Task statement: The material below holds pictures, which are to be left out; copy exactly the lines from the one with "remote control: present" through the one with "plate: present [571,506,713,585]".

Material for this exercise:
-=-=-

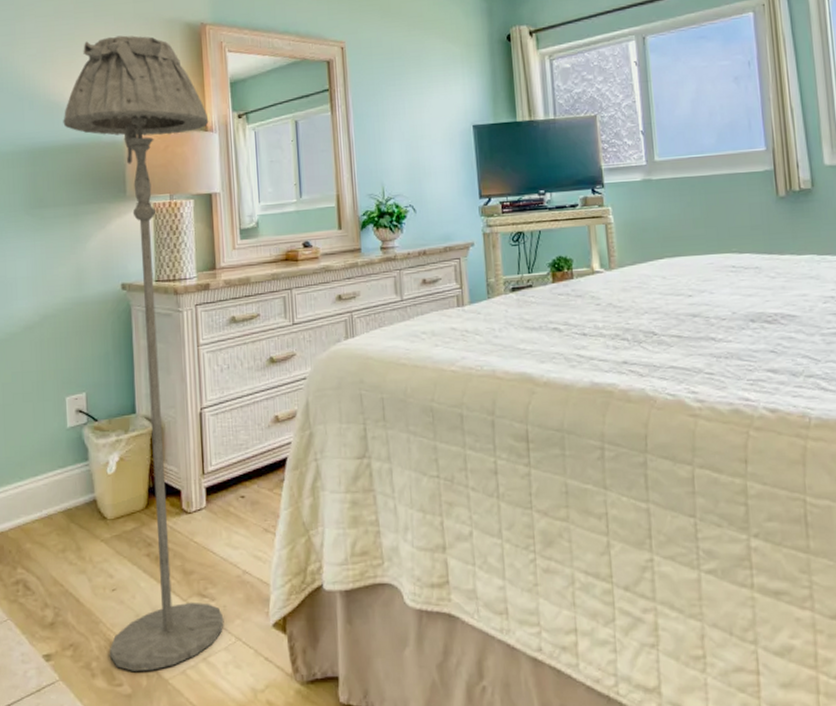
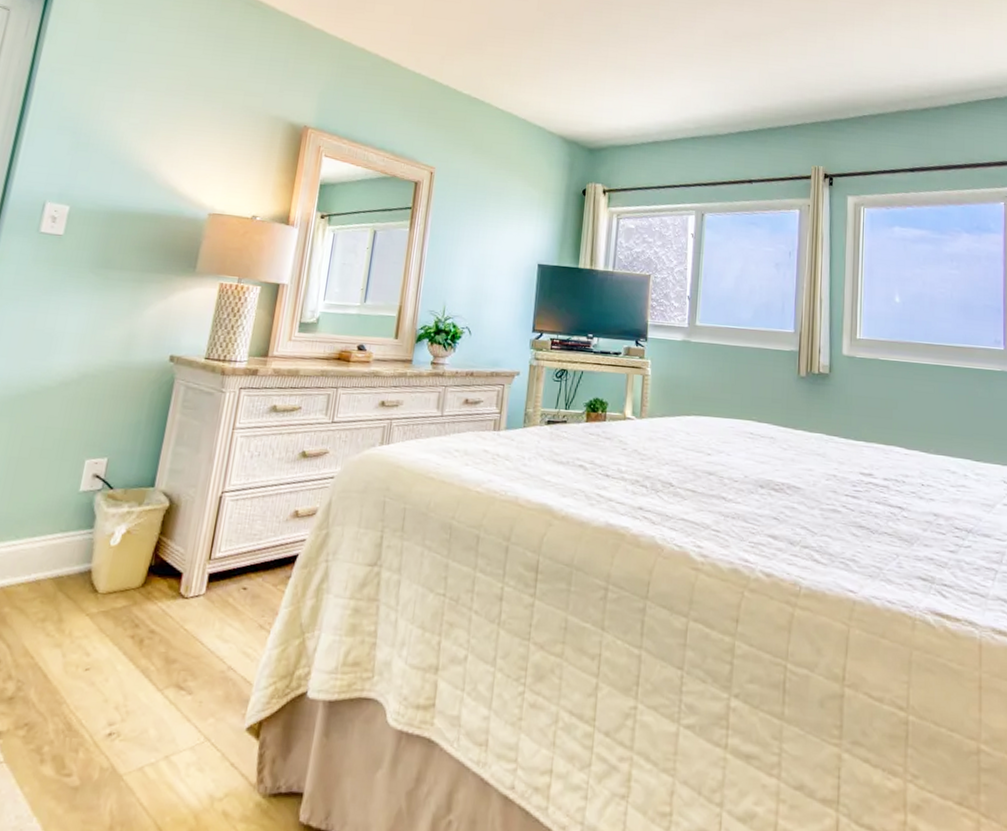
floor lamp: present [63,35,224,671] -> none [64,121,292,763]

-=-=-

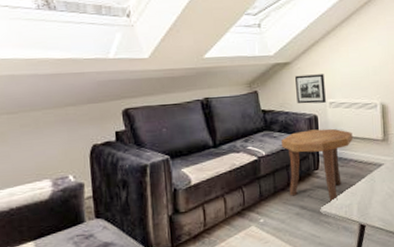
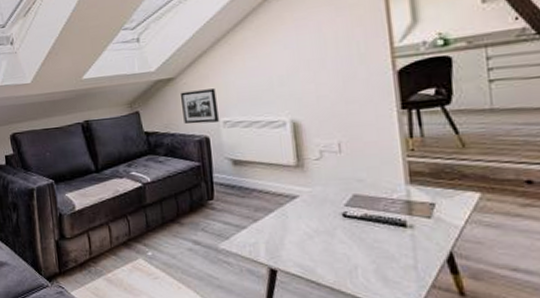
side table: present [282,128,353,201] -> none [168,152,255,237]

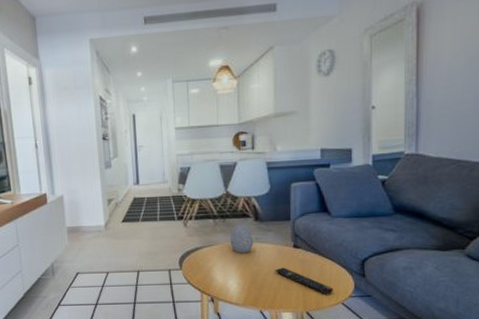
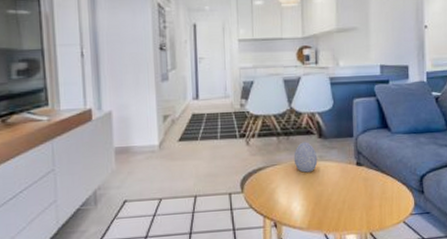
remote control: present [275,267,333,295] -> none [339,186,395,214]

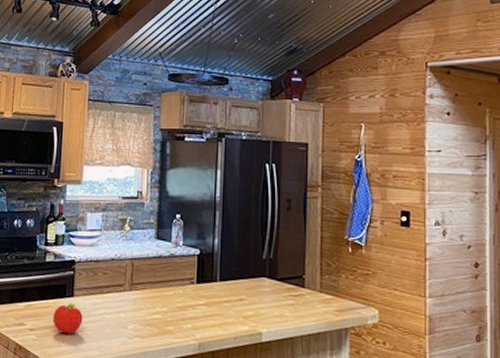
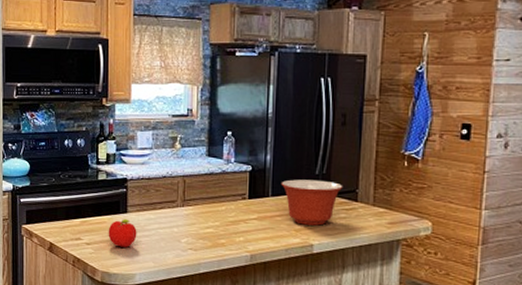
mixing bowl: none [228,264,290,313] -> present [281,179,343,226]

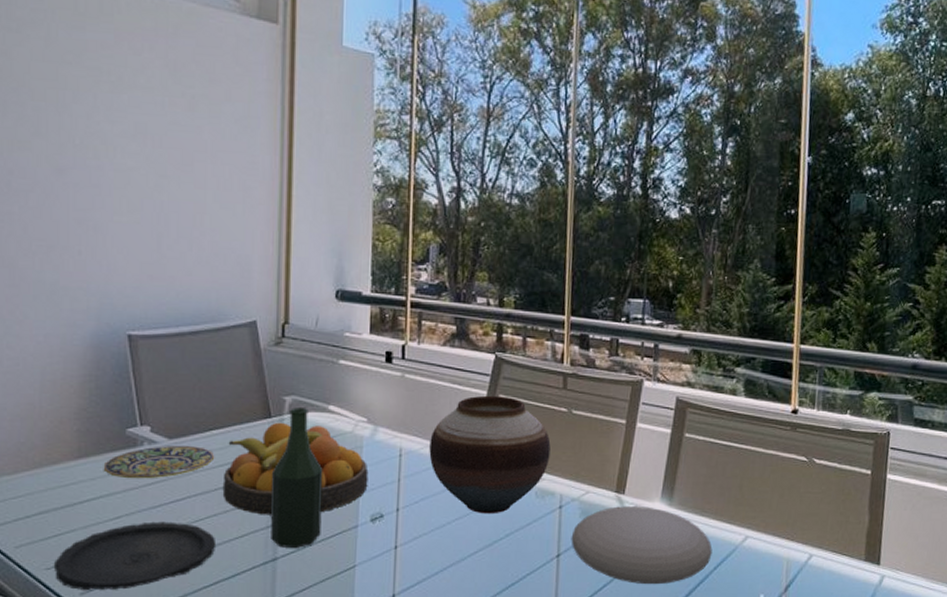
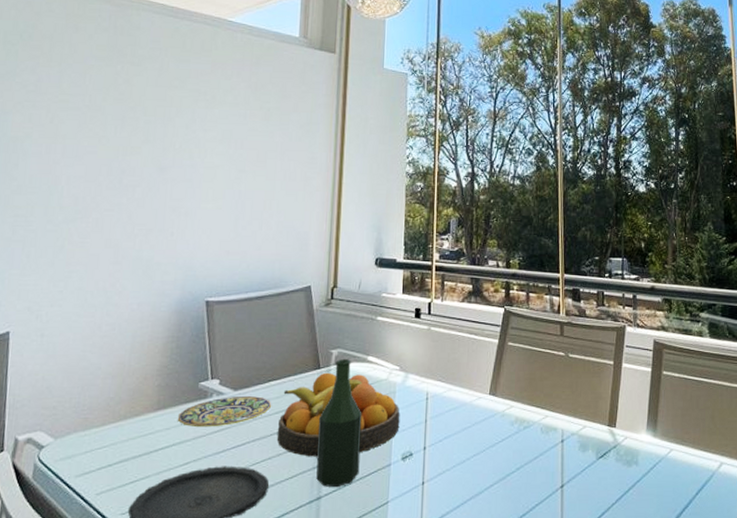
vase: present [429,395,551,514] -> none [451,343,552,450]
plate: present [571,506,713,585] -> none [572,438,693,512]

-=-=-

Task response:
remote control: present [275,267,333,295] -> none [339,186,395,214]

mixing bowl: none [228,264,290,313] -> present [281,179,343,226]

vase: present [429,395,551,514] -> none [451,343,552,450]
plate: present [571,506,713,585] -> none [572,438,693,512]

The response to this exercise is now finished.